From the moment I started The Book Thief, I knew that I would want to re-read the book at least once, but probably numerous times. It took me a while to get into the book, mostly, I think, because I had envisioned “death’s” point of view to be vastly different from what it was in the novel. I expected death to be evil – sinister – giddy in his accomplishments; but instead, I found this death to be observant, compassionate and questioning humanity. While the story is told from death’s perspective, he does focus on a young girl, Liesel, for most of the narrative. He meets Liesel when her brother dies on the train, and he continually “runs into her” as he performs his duty in war-torn Germany.
While this book is quite deserving of a full-length review, I prefer to cut it short and leave the reader with this thought from the author: “I like the idea that every page in a book can have a gem on it.” That is precisely what this book has. Each and every page has a minimum of one eloquent passage or beautiful word picture that causes the reader to pause and reflect. In fact, a major theme of the story is the power of words:
“…the Fuhrer decided that he would rule the world with words. ‘I will never fire a gun,’ he devised, ‘I will not have to.’…..He planted (words) day and night, and cultivated them. He watched them grow, until eventually, great forests of words had risen throughout Germany. It was a nation of formed thoughts. While the words were growing, our young Fuhrer also planted seeds to create symbols, and these, too, were well on their way to full bloom. Now the time had come.” – page 445
How I wish I could make my students understand this premise. Words are everything. Words can build others up – or tear them down. Words, when cultivated and arranged in just the perfect order, can cause miracles to happen. At the same time, words haphazardly strung together with no thought or effort can lead to devastation. I think there is no other pithy saying that is most inaccurate as: “sticks and stones will break my bones, but names (words) will never hurt me.” Words hurt more than swords, and have a much longer lasting effect.
While Firmin is not nearly as intense in theme or scope as The Book Thief, I must say it was a very pleasurable read and one filled with unsuspecting poetic prose and at times deep insight. The story is told in first person from a rat’s point of view. Firmin is the 13th baby rat born in the basement of a Boston used bookstore. Firmin is the runt of the litter, and oftentimes misses out on mealtime at Mom’s milk bar. In an effort to thwart his hunger, Firmin begins to eat the shredded paper that his mom has used for a nest. The paper happens to be from one of the used books – and an appetite for literature is born (quite literally).
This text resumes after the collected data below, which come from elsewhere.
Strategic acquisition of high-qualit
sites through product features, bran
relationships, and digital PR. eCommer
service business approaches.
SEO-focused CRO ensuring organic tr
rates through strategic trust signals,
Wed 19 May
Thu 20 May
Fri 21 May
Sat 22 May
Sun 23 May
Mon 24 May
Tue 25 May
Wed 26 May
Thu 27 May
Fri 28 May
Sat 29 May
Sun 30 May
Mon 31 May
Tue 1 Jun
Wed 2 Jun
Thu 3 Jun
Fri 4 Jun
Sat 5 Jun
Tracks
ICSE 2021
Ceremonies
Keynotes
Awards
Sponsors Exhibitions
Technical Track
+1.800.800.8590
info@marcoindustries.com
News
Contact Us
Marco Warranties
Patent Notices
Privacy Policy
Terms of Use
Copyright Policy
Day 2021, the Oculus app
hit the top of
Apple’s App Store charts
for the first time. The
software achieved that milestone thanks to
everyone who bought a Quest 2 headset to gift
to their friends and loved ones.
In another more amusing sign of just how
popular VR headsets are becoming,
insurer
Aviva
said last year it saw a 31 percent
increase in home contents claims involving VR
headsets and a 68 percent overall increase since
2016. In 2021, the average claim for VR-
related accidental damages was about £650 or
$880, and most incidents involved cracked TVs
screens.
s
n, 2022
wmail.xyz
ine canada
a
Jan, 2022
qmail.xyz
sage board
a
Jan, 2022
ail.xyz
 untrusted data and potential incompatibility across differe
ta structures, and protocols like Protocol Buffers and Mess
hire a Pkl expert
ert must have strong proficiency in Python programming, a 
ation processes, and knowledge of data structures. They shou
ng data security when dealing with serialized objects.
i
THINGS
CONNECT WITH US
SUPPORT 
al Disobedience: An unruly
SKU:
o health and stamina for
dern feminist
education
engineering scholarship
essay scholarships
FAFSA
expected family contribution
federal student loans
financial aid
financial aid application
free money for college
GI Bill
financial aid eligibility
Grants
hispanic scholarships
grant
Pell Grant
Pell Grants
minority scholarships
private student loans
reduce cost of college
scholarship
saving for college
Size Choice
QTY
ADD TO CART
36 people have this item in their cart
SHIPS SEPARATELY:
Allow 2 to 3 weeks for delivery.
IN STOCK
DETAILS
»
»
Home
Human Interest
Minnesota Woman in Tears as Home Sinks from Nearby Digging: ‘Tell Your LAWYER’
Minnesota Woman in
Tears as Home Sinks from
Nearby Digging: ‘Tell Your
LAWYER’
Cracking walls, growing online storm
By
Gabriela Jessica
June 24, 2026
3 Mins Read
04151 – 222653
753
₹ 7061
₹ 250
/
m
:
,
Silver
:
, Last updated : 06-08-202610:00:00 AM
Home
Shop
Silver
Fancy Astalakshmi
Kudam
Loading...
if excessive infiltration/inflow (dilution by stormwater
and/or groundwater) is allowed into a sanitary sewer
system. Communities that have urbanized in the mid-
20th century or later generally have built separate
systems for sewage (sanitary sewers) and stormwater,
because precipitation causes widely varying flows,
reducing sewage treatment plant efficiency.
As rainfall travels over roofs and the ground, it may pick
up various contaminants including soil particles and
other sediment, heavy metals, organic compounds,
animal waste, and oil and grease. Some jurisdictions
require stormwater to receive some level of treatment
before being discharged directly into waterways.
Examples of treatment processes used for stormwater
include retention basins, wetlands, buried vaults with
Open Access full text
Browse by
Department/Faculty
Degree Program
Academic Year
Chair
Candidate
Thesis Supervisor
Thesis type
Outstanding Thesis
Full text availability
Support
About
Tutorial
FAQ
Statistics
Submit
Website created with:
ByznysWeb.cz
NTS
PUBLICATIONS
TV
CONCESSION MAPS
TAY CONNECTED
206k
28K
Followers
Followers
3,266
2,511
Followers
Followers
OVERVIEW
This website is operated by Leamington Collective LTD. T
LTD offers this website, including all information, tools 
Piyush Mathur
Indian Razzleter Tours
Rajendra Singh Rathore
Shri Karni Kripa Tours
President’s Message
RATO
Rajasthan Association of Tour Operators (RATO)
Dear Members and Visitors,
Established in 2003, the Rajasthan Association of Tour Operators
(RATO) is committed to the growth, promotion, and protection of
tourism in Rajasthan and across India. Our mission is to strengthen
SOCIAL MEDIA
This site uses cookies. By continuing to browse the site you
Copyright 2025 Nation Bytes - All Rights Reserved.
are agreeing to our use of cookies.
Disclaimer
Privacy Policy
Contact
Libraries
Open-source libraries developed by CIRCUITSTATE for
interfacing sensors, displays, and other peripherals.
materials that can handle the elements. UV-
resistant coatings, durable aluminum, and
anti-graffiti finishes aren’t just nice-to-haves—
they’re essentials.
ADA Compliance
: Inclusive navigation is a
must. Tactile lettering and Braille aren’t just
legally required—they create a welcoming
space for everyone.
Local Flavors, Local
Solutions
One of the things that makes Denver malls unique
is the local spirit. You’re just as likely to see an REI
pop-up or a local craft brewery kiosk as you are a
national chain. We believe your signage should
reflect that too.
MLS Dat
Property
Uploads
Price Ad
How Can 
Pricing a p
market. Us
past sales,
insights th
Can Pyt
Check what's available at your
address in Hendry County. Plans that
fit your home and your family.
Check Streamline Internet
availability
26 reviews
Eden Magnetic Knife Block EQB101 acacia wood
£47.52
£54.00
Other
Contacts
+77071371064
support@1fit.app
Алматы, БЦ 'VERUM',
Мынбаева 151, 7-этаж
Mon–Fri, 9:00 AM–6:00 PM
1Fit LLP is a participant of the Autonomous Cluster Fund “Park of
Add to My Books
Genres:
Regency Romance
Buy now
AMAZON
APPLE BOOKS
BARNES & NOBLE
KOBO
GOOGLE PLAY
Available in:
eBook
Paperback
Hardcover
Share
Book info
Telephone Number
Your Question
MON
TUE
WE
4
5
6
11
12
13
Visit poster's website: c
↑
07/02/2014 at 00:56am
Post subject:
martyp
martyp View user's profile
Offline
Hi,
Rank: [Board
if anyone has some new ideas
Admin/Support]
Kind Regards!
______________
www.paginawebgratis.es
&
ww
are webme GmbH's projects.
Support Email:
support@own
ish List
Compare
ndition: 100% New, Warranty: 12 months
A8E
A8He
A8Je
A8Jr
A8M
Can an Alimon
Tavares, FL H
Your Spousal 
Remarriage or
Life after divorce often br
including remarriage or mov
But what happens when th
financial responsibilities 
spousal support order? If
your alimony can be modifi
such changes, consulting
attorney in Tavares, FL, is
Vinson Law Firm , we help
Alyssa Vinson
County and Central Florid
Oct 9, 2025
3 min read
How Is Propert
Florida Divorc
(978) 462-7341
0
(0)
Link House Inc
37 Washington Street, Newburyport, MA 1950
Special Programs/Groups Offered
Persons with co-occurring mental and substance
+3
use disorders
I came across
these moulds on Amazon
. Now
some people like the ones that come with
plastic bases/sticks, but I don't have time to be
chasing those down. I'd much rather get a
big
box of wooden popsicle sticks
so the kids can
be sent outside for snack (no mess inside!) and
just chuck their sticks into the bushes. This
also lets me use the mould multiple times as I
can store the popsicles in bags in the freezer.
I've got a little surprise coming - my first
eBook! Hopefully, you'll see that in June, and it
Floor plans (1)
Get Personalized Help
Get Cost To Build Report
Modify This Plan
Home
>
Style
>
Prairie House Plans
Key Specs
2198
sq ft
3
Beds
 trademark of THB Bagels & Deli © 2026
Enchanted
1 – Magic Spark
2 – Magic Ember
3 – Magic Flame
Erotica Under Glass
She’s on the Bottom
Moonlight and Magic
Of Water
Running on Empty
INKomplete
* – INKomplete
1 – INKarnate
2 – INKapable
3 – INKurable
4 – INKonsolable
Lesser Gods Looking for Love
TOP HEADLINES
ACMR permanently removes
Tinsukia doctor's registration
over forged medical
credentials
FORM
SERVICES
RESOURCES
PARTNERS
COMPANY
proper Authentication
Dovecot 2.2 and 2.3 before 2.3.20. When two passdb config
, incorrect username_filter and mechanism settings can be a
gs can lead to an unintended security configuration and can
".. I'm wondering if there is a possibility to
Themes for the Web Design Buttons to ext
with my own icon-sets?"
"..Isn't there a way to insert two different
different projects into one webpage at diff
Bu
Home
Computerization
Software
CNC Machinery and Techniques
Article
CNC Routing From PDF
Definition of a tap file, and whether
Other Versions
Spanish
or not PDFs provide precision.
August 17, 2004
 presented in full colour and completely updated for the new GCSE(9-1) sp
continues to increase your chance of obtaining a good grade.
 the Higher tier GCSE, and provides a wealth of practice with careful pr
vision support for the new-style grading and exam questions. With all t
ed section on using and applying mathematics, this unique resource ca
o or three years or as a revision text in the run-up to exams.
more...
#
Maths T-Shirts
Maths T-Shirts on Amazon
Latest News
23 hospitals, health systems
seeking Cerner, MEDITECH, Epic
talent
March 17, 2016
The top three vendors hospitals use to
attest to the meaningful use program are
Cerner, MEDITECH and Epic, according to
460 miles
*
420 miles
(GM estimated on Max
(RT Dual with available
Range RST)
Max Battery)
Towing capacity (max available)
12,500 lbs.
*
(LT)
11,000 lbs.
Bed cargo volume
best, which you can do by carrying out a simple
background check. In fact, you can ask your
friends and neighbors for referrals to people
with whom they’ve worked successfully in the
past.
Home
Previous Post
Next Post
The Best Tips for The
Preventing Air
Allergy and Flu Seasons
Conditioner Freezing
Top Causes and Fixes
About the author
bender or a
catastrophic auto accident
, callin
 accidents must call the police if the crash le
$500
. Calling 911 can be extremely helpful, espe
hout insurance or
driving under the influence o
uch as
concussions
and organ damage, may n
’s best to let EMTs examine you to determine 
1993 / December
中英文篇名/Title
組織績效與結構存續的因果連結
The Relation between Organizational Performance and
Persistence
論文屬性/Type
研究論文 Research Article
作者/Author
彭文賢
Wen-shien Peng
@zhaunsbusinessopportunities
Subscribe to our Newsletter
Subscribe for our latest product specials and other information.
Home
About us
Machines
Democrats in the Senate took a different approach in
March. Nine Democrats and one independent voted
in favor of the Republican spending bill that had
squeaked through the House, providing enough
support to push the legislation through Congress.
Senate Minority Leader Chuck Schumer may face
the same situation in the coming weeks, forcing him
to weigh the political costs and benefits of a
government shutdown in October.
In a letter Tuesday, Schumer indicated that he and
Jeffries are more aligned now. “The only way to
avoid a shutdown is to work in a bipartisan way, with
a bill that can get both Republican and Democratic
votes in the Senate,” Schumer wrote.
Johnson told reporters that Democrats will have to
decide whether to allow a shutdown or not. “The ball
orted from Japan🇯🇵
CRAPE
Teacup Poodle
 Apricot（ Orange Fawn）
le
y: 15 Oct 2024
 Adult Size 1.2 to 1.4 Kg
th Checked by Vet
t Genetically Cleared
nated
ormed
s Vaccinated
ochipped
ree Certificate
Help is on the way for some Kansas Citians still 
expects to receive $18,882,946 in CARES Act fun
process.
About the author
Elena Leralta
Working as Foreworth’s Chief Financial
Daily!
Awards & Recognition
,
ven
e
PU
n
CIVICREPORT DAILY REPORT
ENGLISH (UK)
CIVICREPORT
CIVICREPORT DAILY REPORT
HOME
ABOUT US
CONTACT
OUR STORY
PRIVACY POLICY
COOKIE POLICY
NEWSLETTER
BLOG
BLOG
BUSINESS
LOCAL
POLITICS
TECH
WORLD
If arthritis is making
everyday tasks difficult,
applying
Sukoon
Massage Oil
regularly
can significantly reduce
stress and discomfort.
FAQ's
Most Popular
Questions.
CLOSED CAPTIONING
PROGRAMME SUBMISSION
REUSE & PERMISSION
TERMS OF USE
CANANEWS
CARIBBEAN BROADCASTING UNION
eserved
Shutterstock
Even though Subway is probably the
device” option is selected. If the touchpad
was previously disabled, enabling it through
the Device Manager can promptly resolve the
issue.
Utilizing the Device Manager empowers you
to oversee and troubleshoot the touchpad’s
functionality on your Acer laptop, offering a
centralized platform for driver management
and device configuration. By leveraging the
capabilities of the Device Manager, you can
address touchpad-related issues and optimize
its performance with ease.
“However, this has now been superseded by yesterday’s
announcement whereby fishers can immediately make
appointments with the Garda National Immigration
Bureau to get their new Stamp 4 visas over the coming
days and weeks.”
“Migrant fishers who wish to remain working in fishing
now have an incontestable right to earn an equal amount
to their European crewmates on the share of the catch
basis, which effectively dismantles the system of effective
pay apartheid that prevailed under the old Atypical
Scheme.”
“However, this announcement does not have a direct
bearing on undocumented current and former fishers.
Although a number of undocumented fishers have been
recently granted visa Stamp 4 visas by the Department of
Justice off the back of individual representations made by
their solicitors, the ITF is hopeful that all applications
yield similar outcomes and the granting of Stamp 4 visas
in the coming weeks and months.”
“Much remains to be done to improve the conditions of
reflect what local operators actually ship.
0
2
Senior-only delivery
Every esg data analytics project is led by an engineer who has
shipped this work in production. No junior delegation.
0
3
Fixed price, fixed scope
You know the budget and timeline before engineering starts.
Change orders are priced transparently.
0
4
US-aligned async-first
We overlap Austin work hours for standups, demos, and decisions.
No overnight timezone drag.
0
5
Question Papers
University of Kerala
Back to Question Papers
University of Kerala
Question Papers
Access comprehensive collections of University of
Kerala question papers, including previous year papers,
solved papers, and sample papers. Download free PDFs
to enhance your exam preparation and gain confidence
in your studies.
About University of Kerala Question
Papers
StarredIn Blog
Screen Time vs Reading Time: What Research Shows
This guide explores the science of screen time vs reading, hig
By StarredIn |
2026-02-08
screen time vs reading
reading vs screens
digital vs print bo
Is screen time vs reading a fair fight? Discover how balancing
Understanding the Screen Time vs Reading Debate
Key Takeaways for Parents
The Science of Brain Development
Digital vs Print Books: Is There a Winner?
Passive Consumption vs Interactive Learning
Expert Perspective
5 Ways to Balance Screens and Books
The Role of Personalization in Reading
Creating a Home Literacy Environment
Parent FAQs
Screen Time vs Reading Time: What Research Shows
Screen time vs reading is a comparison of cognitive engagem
Firmin devours several different books – from a variety of genres – until he realizes the value of the words on the page when read. Firmin then becomes quite discriminating in his taste: he now will only eat the margins of the book in order to savor the written word.
Because of this early introduction to great literature, Firmin seems to relate all sensory perception through stories he has read. This provides great humor for the reader. For example, on his first taste of lettuce, Firmin compares it to Jane Eyre. Upon realizing that he will not be the apple of Ginger Rogers’ eye, he takes it upon himself to change his name to Heathcliff. It was moments like these that the narration had me literally laughing out loud.
However, one of the most poignant moments of the story is delivered on the next-to-the-last-page: “Jerry used to say that if you didn’t want to live your life over again, then you had wasted it.” Quite the sobering thought for a city rat. I have always tried to live my life without regrets, but somehow this quote manages to concisely express those same thoughts in a more eloquent manner.
I would highly recommend this book as well. It is an easy read, but at the same time a very satisfying read. Who would have thought a literary rat would provide such entertainment?